## PROVIDED TEXT
↓

Summary: Christ gives us the freedom to be couragous and effective. All we have to do is take the walk. He did it for us.

Freedom Walk

Romans 8:1-10 (The Message)

Romans 8

The Solution Is Life on God’s Terms

1-2With the arrival of Jesus, the Messiah, that fateful dilemma is resolved. Those who enter into Christ’s being-here-for-us no longer have to live under a continuous, low-lying black cloud. A new power is in operation. The Spirit of life in Christ, like a strong wind, has magnificently cleared the air, freeing you from a fated lifetime of brutal tyranny at the hands of sin and death.

3-4God went for the jugular when he sent his own Son. He didn’t deal with the problem as something remote and unimportant. In his Son, Jesus, he personally took on the human condition, entered the disordered mess of struggling humanity in order to set it right once and for all. The law code, weakened as it always was by fractured human nature, could never have done that.

↑

## PROBLEMS TO SOLVE
a. Do these statements agree with the Freedom Walk passage? (i) The Spirit of life in Christ is compared to a strong wind. (ii) God treated the problem as something remote and unimportant. (iii) The law code could have set humanity right. For each, answer yes or no and quote the deciding words.
b. How many lines of the entries contain the string "beses"? Give only the number.
The Freedom Walk passage and the entries have no connection to each other.

## GIVEN INFORMATION
↓

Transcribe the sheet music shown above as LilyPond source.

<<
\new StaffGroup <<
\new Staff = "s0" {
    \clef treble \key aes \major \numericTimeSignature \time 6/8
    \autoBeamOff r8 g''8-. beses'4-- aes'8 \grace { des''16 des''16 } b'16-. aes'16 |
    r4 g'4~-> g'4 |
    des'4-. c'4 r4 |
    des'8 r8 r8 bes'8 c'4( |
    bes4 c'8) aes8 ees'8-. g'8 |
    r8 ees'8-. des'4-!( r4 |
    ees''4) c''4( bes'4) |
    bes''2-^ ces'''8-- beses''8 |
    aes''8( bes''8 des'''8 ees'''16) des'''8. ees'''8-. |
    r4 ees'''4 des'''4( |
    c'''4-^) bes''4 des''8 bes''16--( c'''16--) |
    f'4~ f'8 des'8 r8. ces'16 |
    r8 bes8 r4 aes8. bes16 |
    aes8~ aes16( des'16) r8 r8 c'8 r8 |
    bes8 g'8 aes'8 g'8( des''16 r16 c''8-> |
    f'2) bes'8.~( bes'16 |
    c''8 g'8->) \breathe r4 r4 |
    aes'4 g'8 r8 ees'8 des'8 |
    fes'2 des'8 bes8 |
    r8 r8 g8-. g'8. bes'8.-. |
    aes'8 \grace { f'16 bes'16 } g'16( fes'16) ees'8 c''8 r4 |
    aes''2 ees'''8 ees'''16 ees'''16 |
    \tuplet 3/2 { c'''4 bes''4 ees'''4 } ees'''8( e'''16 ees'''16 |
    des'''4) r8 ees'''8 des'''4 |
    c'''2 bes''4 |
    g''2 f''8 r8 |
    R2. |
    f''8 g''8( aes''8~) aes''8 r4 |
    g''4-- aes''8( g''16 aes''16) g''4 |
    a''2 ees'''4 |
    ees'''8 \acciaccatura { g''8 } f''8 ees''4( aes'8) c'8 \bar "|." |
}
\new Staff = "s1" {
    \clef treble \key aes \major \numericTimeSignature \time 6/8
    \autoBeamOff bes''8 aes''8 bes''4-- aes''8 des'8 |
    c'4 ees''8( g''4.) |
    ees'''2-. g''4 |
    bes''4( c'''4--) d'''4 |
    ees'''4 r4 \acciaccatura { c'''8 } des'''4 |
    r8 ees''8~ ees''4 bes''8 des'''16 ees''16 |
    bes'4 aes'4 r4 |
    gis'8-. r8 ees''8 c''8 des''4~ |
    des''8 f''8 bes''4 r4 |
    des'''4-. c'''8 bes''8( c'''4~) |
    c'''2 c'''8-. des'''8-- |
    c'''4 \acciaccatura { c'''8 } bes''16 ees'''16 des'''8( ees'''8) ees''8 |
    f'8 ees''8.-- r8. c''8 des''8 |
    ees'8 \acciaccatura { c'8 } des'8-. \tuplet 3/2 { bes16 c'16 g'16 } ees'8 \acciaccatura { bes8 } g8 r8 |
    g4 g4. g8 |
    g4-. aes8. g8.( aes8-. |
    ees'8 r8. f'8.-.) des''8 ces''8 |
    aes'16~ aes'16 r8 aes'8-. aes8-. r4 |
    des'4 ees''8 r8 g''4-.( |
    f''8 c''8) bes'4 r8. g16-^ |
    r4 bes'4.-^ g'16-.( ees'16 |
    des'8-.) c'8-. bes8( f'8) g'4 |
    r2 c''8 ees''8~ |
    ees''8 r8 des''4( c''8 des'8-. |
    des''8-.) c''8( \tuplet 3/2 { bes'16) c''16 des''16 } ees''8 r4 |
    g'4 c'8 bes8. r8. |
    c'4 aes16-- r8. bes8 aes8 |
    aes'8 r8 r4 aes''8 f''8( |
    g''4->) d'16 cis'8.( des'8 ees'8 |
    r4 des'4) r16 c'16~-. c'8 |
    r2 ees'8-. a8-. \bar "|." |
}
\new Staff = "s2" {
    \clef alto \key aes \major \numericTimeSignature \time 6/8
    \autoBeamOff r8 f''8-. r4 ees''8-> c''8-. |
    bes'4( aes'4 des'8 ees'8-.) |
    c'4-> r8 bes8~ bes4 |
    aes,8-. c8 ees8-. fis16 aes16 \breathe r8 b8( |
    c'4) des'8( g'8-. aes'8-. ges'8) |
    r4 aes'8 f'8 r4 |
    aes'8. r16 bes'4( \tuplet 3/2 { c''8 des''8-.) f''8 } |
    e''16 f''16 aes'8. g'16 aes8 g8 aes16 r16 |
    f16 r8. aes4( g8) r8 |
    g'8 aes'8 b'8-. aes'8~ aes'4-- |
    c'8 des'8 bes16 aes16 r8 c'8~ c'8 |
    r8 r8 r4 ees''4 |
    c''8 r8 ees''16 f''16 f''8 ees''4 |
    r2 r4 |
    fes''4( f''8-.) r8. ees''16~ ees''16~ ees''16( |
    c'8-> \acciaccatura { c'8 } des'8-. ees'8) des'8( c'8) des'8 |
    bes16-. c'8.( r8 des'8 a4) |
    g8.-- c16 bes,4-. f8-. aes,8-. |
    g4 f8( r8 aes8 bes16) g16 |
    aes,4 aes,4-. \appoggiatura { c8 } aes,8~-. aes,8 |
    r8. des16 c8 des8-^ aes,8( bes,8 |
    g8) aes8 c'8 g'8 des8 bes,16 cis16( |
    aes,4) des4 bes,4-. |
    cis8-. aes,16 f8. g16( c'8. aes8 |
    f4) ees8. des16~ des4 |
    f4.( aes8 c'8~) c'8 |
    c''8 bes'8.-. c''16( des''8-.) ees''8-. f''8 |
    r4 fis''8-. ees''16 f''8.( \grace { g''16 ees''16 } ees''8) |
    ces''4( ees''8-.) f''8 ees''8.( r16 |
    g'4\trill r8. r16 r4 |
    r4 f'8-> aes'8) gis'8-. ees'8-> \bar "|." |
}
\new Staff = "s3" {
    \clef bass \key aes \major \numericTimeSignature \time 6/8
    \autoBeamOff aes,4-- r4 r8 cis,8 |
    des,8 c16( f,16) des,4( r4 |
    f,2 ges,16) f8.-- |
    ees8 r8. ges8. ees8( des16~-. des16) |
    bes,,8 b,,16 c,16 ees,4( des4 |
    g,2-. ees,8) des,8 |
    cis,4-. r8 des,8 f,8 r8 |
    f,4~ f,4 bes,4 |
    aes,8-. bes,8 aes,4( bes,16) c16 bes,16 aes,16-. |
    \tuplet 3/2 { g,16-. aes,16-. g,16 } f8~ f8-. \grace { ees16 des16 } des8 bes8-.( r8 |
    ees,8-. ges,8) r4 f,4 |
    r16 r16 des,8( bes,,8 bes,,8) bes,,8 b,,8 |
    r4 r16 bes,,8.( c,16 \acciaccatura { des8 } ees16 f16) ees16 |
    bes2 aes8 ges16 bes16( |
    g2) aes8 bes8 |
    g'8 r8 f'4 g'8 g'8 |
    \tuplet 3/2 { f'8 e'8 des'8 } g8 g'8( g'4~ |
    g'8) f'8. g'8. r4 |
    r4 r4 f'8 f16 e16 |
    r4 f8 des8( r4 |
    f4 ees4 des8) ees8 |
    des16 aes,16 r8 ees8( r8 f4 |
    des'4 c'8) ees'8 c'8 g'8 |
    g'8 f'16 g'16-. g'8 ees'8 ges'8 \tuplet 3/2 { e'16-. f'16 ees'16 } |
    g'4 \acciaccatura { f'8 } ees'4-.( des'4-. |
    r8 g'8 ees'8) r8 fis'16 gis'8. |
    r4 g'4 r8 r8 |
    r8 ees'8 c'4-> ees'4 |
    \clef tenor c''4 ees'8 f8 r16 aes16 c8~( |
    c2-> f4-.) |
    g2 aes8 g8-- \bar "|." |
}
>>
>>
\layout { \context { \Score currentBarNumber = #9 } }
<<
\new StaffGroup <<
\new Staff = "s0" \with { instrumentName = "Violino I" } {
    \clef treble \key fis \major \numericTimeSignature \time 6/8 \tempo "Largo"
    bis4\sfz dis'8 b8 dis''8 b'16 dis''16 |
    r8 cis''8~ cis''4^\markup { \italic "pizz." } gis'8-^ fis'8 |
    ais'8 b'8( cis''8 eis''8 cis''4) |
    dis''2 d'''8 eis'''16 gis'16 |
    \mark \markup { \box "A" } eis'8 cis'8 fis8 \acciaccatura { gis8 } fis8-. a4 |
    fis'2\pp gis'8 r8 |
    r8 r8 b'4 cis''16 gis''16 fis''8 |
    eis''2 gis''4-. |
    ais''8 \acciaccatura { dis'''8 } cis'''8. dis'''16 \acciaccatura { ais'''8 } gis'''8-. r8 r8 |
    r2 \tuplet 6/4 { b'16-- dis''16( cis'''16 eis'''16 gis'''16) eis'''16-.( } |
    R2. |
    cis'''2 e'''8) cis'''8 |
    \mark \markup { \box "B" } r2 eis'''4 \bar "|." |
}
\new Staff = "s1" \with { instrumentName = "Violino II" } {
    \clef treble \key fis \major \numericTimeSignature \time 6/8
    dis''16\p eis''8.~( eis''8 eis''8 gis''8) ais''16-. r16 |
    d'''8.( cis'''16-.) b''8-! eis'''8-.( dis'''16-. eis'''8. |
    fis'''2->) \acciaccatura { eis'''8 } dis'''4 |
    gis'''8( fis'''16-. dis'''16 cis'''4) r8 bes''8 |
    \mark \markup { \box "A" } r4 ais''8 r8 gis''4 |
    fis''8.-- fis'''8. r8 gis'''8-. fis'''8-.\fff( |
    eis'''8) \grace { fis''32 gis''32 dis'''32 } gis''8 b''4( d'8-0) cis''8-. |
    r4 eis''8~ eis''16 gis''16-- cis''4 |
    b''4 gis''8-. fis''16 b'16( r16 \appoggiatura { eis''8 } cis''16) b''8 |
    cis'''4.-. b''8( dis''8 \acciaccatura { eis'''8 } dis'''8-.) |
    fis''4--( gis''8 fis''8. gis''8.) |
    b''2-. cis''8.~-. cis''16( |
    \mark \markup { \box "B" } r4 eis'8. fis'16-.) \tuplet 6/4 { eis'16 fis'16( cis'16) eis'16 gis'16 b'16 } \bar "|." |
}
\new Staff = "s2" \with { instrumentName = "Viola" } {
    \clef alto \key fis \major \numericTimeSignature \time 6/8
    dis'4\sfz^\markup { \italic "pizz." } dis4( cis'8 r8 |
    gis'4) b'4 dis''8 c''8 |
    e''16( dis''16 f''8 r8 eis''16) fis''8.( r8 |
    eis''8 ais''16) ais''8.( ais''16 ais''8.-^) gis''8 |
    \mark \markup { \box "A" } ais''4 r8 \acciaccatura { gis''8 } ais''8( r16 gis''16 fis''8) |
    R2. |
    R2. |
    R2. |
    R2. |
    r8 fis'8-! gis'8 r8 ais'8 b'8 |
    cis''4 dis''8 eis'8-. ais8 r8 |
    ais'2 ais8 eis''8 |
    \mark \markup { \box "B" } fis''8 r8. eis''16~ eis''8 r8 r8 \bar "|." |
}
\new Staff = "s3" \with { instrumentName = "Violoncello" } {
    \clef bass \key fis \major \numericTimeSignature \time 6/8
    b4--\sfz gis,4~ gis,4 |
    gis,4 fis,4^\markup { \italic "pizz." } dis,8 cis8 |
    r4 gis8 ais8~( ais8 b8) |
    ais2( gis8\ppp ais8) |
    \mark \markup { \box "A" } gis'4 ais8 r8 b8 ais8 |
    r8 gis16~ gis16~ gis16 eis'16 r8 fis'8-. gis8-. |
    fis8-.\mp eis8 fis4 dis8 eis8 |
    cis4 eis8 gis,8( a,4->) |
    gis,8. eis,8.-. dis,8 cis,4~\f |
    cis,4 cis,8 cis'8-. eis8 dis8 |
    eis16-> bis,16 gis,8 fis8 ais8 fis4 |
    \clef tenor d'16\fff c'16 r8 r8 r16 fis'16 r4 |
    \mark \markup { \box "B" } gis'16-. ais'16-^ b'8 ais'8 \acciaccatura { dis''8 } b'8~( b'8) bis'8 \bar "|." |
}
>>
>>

↑

## FULL ANSWERS
a.
(i) Yes: "The Spirit of life in Christ, like a strong wind, has magnificently cleared the air"
(ii) No: "He didn’t deal with the problem as something remote and unimportant."
(iii) No: "The law code, weakened as it always was by fractured human nature, could never have done that."

b. 2